Users have to include companion object : Functions<MyEntity> {} in their entities, and they can place whatever static methods in there if then want it, and then they get all the static methods for free.

vs having two examples, one for J and one of K

@emmanuelbernard: Sorry, for the off-topic, but regarding the examples for Java and Kotlin, the Google Android Developers pages could be a very nice inspiration. https://developer.android.com/topic/libraries/architecture/livedata#kotlin. You can easily switch betwen the languages for every example.

For the record, I'm discovering quarkus, was pleased to see scala supported, was trying to do the same PanacheEntityBase.listAll from as ORM-101 and got bitten the same exact same way.

I don't know how much it's possible/desirable to have something language-agnostic there.

Scala would likely have different constraints.
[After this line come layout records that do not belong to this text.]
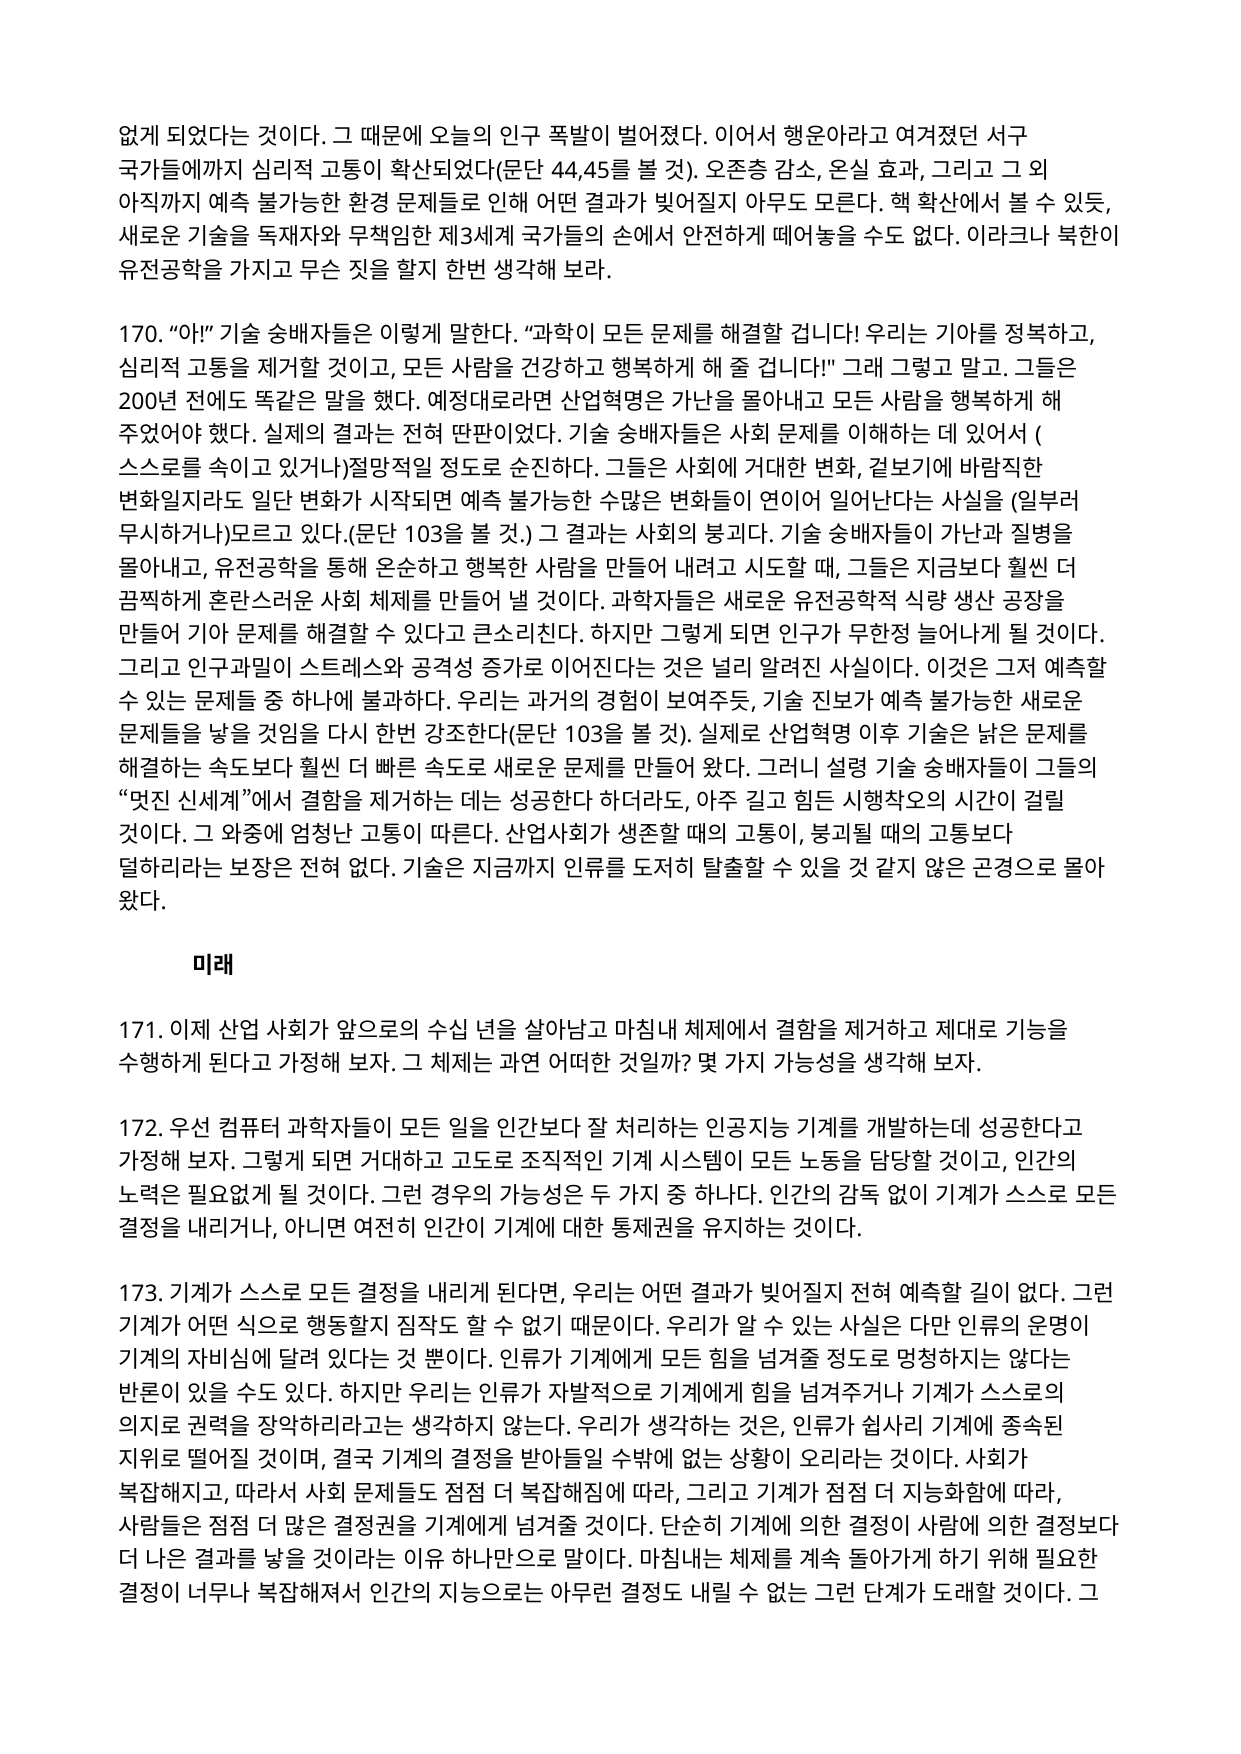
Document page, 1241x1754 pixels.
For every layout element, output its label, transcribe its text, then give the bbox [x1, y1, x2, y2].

text 없게 되었다는 것이다. 그 때문에 오늘의 인구 폭발이 벌어졌다. 이어서 행운아라고 여겨졌던 서구 국가들에까지 심리적 고통이 확산되었다(문단 44,45를 볼 것). 오존층 감소, 온실 효과, 그리고 그 외 아직까지 예측 불가능한 환경 문제들로 인해 어떤 결과가 빚어질지 아무도 모른다. 핵 확산에서 볼 수 있듯, 새로운 기술을 독재자와 무책임한 제3세계 국가들의 손에서 안전하게 떼어놓을 수도 없다. 이라크나 북한이 유전공학을 가지고 무슨 짓을 할지 한번 생각해 보라. [118, 118, 1122, 285]
text 171. 이제 산업 사회가 앞으로의 수십 년을 살아남고 마침내 체제에서 결함을 제거하고 제대로 기능을 수행하게 된다고 가정해 보자. 그 체제는 과연 어떠한 것일까? 몇 가지 가능성을 생각해 보자. [118, 1012, 1122, 1078]
text 172. 우선 컴퓨터 과학자들이 모든 일을 인간보다 잘 처리하는 인공지능 기계를 개발하는데 성공한다고 가정해 보자. 그렇게 되면 거대하고 고도로 조직적인 기계 시스템이 모든 노동을 담당할 것이고, 인간의 노력은 필요없게 될 것이다. 그런 경우의 가능성은 두 가지 중 하나다. 인간의 감독 없이 기계가 스스로 모든 결정을 내리거나, 아니면 여전히 인간이 기계에 대한 통제권을 유지하는 것이다. [118, 1110, 1122, 1243]
text 173. 기계가 스스로 모든 결정을 내리게 된다면, 우리는 어떤 결과가 빚어질지 전혀 예측할 길이 없다. 그런 기계가 어떤 식으로 행동할지 짐작도 할 수 없기 때문이다. 우리가 알 수 있는 사실은 다만 인류의 운명이 기계의 자비심에 달려 있다는 것 뿐이다. 인류가 기계에게 모든 힘을 넘겨줄 정도로 멍청하지는 않다는 반론이 있을 수도 있다. 하지만 우리는 인류가 자발적으로 기계에게 힘을 넘겨주거나 기계가 스스로의 의지로 권력을 장악하리라고는 생각하지 않는다. 우리가 생각하는 것은, 인류가 쉽사리 기계에 종속된 지위로 떨어질 것이며, 결국 기계의 결정을 받아들일 수밖에 없는 상황이 오리라는 것이다. 사회가 복잡해지고, 따라서 사회 문제들도 점점 더 복잡해짐에 따라, 그리고 기계가 점점 더 지능화함에 따라, 사람들은 점점 더 많은 결정권을 기계에게 넘겨줄 것이다. 단순히 기계에 의한 결정이 사람에 의한 결정보다 더 나은 결과를 낳을 것이라는 이유 하나만으로 말이다. 마침내는 체제를 계속 돌아가게 하기 위해 필요한 결정이 너무나 복잡해져서 인간의 지능으로는 아무런 결정도 내릴 수 없는 그런 단계가 도래할 것이다. 그 [118, 1274, 1122, 1608]
text 170. “아!” 기술 숭배자들은 이렇게 말한다. “과학이 모든 문제를 해결할 겁니다! 우리는 기아를 정복하고, 심리적 고통을 제거할 것이고, 모든 사람을 건강하고 행복하게 해 줄 겁니다!" 그래 그렇고 말고. 그들은 200년 전에도 똑같은 말을 했다. 예정대로라면 산업혁명은 가난을 몰아내고 모든 사람을 행복하게 해 주었어야 했다. 실제의 결과는 전혀 딴판이었다. 기술 숭배자들은 사회 문제를 이해하는 데 있어서 (스스로를 속이고 있거나)절망적일 정도로 순진하다. 그들은 사회에 거대한 변화, 겉보기에 바람직한 변화일지라도 일단 변화가 시작되면 예측 불가능한 수많은 변화들이 연이어 일어난다는 사실을 (일부러 무시하거나)모르고 있다.(문단 103을 볼 것.) 그 결과는 사회의 붕괴다. 기술 숭배자들이 가난과 질병을 몰아내고, 유전공학을 통해 온순하고 행복한 사람을 만들어 내려고 시도할 때, 그들은 지금보다 훨씬 더 끔찍하게 혼란스러운 사회 체제를 만들어 낼 것이다. 과학자들은 새로운 유전공학적 식량 생산 공장을 만들어 기아 문제를 해결할 수 있다고 큰소리친다. 하지만 그렇게 되면 인구가 무한정 늘어나게 될 것이다. 그리고 인구과밀이 스트레스와 공격성 증가로 이어진다는 것은 널리 알려진 사실이다. 이것은 그저 예측할 수 있는 문제들 중 하나에 불과하다. 우리는 과거의 경험이 보여주듯, 기술 진보가 예측 불가능한 새로운 문제들을 낳을 것임을 다시 한번 강조한다(문단 103을 볼 것). 실제로 산업혁명 이후 기술은 낡은 문제를 해결하는 속도보다 훨씬 더 빠른 속도로 새로운 문제를 만들어 왔다. 그러니 설령 기술 숭배자들이 그들의 “멋진 신세계”에서 결함을 제거하는 데는 성공한다 하더라도, 아주 길고 힘든 시행착오의 시간이 걸릴 것이다. 그 와중에 엄청난 고통이 따른다. 산업사회가 생존할 때의 고통이, 붕괴될 때의 고통보다 덜하리라는 보장은 전혀 없다. 기술은 지금까지 인류를 도저히 탈출할 수 있을 것 같지 않은 곤경으로 몰아 왔다. [118, 316, 1122, 916]
text 미래 [118, 947, 1122, 981]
If you feel like trying it out and see if it works, and if not tell us why, we could try to look for a possible solution.

Hello @FroMage ,

sure, you can find the repro source in this repository, and the compilation output in the README.

This should be fixed now with the panache kotlin extension. Closing it

I thing you are refering to: io.quarkus:quarkus-hibernate-orm-panache-kotlin
But this only solves the problem for hibernate. Is there something similar for quarkus-mongodb-panache?

I am actually in the final stages of adding support there. I hope to have a PR submitted this week.

Hi

I still have the same issue when I create a base class that I want all my repositories to extend from:

open class BaseRepository<T : Any> : PanacheRepository<T> {

  fun create(entity: T): T {
    persistAndFlush(entity)
    return entity
  }

  fun findByUUID(uuid: UUID, lock: Boolean = false): T? {
    val query = find("id", uuid)
    if (lock) {
      query.withLock(LockModeType.OPTIMISTIC)
    }
    return query.firstResult()
  }

}

Error:

java.lang.VerifyError: class org.iam.repository.UserRepository_ClientProxy overrides final method org.util.BaseRepository.create(Ljava/lang/Object;)Ljava/lang/Object;

Any help would be great!

Where does org.util.BaseRepository come in to the picture? There's no create() on the repository interfaces.

its

@ApplicationScoped
class UserRepository : BaseRepository<User>() {
}

and UserRepository is used in the UserResource with

@Inject
lazyinit val userRepository: UserRepository

Oh, it would seem the generator for those client proxies perhaps isn't generating the right bytecode then. I'm not sure what bit of code is responsible for generating that. iirc, that's a general hibernate function.

And if make the functions "open" I get:

java.lang.IllegalStateException: This method is normally automatically overridden in subclasses: did you forget to annotate your entity with @Entity?

any updates?

My apologies. My laptop had an expected and longer than promised trip to the shop so i'm a bit behind schedule. I'm wrapping some changes over the next day or two and will hopefully have something to say then.

And if make the functions "open" I get:

java.lang.IllegalStateException: This method is normally automatically overridden in subclasses: did you forget to annotate your entity with @Entity?

Same issue here

@Ethras do you have code or better yet a repository you can share?